Building an accurate and fair forecast
To create an accurate forecast that will prepare localities and health systems for forthcoming threats, you need to do three things:
- Understand the underlying science for novel viruses and health threats, including the most at-risk populations and the factors that might influence its impact.
- Collect the most comprehensive and representative data, which systematically accounts for factors such as race, ethnicity, and disability status.
- Build an accurate and fair algorithm, accounting for the nature of the event, the populations who are most vulnerable to it, any shortcomings in the underlying data and the possible environmental, socio-economic, and behavioral variables that might affect the forecast outcome.
As the CDC and other government entities learned painfully during the COVID-19 pandemic, collecting the best data is not easy. These organizations, as well as hospitals and health care providers, historically have faced many challenges in their efforts to collect an appropriate percentage of reports that accurately list race and ethnicity. For example, a significant amount of infectious disease reporting comes from laboratories, yet lab specimens typically have limited patient-related data attached to them such as a name, birth date, or gender. Even in aggregate, the CDC and other public health organizations need more comprehensive information in order to fully understand who is most affected and at greatest risk.
What’s more, when data do include race and ethnicity, the degree of granularity may not be sufficient to accurately identify a population’s risk. For example, the race option “Black” encompasses several discrete communities, including African Americans whose families have been in the United States for hundreds of years as well as Africans who recently immigrated to the country. It includes people from Caribbean countries whose race is listed as “Black” but who ethnically are from the Dominican Republic, Haiti, or Barbados. The impact of a disease or event among these different sub-populations may be hidden if they are lumped together.
Finally, national data often do not accurately represent extremely small populations. This is a chronic issue for Native American/Alaska Native people whose numbers account for a small percentage of the national population. Data collected for these groups may not be adequate for models to find statistically significant trends, making it difficult to detect health signals among these populations.

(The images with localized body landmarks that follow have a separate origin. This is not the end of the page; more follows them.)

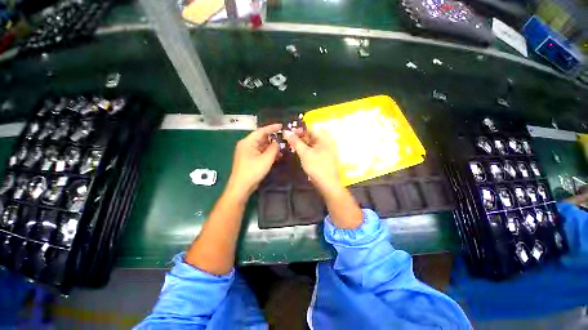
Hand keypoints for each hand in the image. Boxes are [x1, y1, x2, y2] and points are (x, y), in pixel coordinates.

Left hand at [227, 124, 281, 198]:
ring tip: (282, 148)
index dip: (272, 128)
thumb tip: (277, 143)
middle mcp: (246, 145)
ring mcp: (247, 152)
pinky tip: (276, 156)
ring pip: (261, 146)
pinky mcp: (249, 159)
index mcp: (248, 142)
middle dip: (273, 139)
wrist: (241, 187)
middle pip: (261, 138)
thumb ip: (273, 149)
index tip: (282, 126)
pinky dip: (268, 153)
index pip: (261, 131)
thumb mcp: (266, 159)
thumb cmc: (253, 171)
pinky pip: (260, 152)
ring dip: (271, 147)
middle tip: (284, 138)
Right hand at [284, 129, 341, 195]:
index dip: (299, 130)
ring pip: (312, 143)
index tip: (288, 134)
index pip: (310, 128)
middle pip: (311, 135)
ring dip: (303, 144)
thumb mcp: (304, 153)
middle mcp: (327, 141)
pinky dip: (307, 150)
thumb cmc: (316, 167)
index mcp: (324, 138)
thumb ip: (295, 142)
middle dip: (300, 138)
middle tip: (289, 142)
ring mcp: (326, 149)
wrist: (327, 184)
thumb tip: (286, 131)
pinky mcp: (325, 156)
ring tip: (293, 148)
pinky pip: (314, 149)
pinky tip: (301, 154)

When variations like this aren’t reflected in data, there can be significant consequences. For example, health care providers aren’t routinely asked questions about whether patients have disabilities on disease-reporting forms. During the COVID pandemic, this was a problem because it made it more difficult to document the higher mortality rates for these populations: This delayed the development of specific guidance for that population.
A multidisciplinary approach to data modernization
Improving the collection and sharing of data requires a thoughtful, multidisciplinary approach. At ICF, we house several areas of expertise, including epidemiologists, biostatisticians, survey design and implementation specialists, experts in probabilistic and non-probabilistic sampling methods, technologists, communications professionals, and government agency veterans. We bring these minds together, focus group-style, to address client challenges from multiple angles. These capabilities allow us to design instruments and technologies that can help agencies provide comprehensive, unbiased insight that can help yield accurate, actionable public health forecasts.

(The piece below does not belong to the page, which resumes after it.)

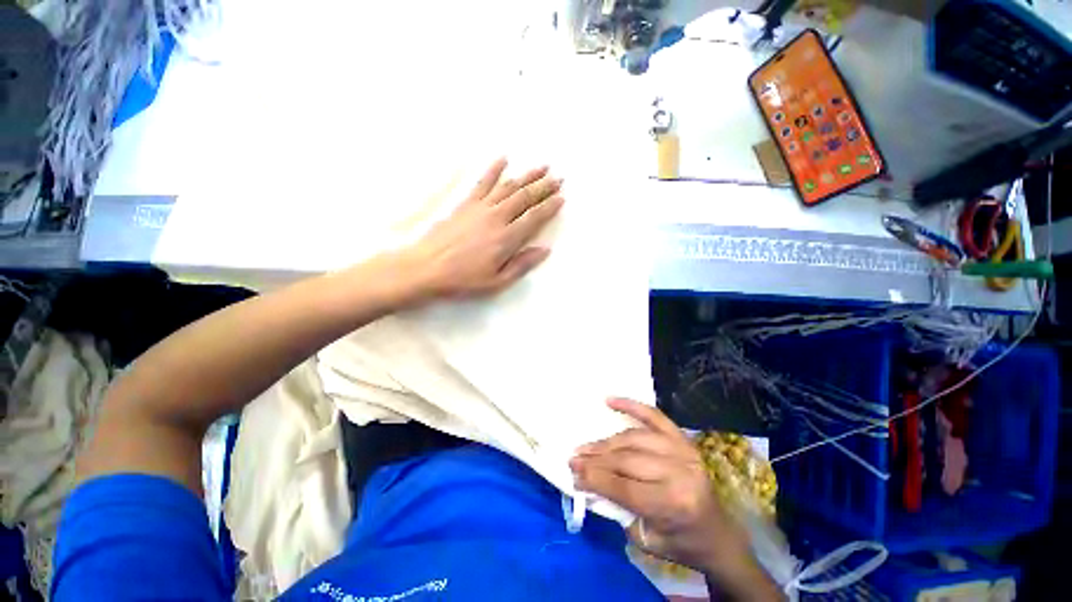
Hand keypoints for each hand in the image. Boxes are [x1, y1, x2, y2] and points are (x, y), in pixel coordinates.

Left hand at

Take, for example, the Behavioral Risk Factor Surveillance System (BRFSS), a three-decade partnership between ICF and more than half of U.S. states and territories. Governments use data from this annual survey of more than 400,000 people to help make public health decisions to benefit their residents. Through this partnership, ICF has merged deep expertise in data collection and sampling protocols with a state-level understanding of population, region, and health priorities. The BRFSS is a great example of how agencies and providers can meaningfully collect complicated data in small subpopulations. Its flexibility increases the likelihood that data produced are relevant to the complex planning needs of each locality that participates.
Another example is BioSense, a hospital-based program designed to identify disease outbreaks based on the analysis of medical records. The CDC and the Division of Health Informatics and Surveillance partnered with ICF to upgrade the technology of the BioSense platform and improve the reach and quality of its surveillance data. Bringing together experts in public health, digital transformation, information management, data management, and analytics support, ICF helped the agencies overcome challenges related to data sharing and ownership, as well as data aggregation and suppression. The result was an increase in the ability of local, state, and national health officials to monitor and quickly detect priority public health concerns on a broad scale.
Better data, better forecasts, and better health outcomes
In both preceding cases, ICF’s multidisciplinary approach and its attention to the meaningful engagements of federal, state, and local agencies and the affected populations helped health organizations collect higher quality data and create pathways for that data to be shared across regions, states, and the country. These efforts have increased our partners’ capacity to create accurate forecasts that can help leaders at all levels make wise, timely, and equitable public health decisions. This work is essential to protecting the health of the public from coast to coast, whether it’s preparing the nation’s health systems for a routine flu season or responding to an emerging pandemic.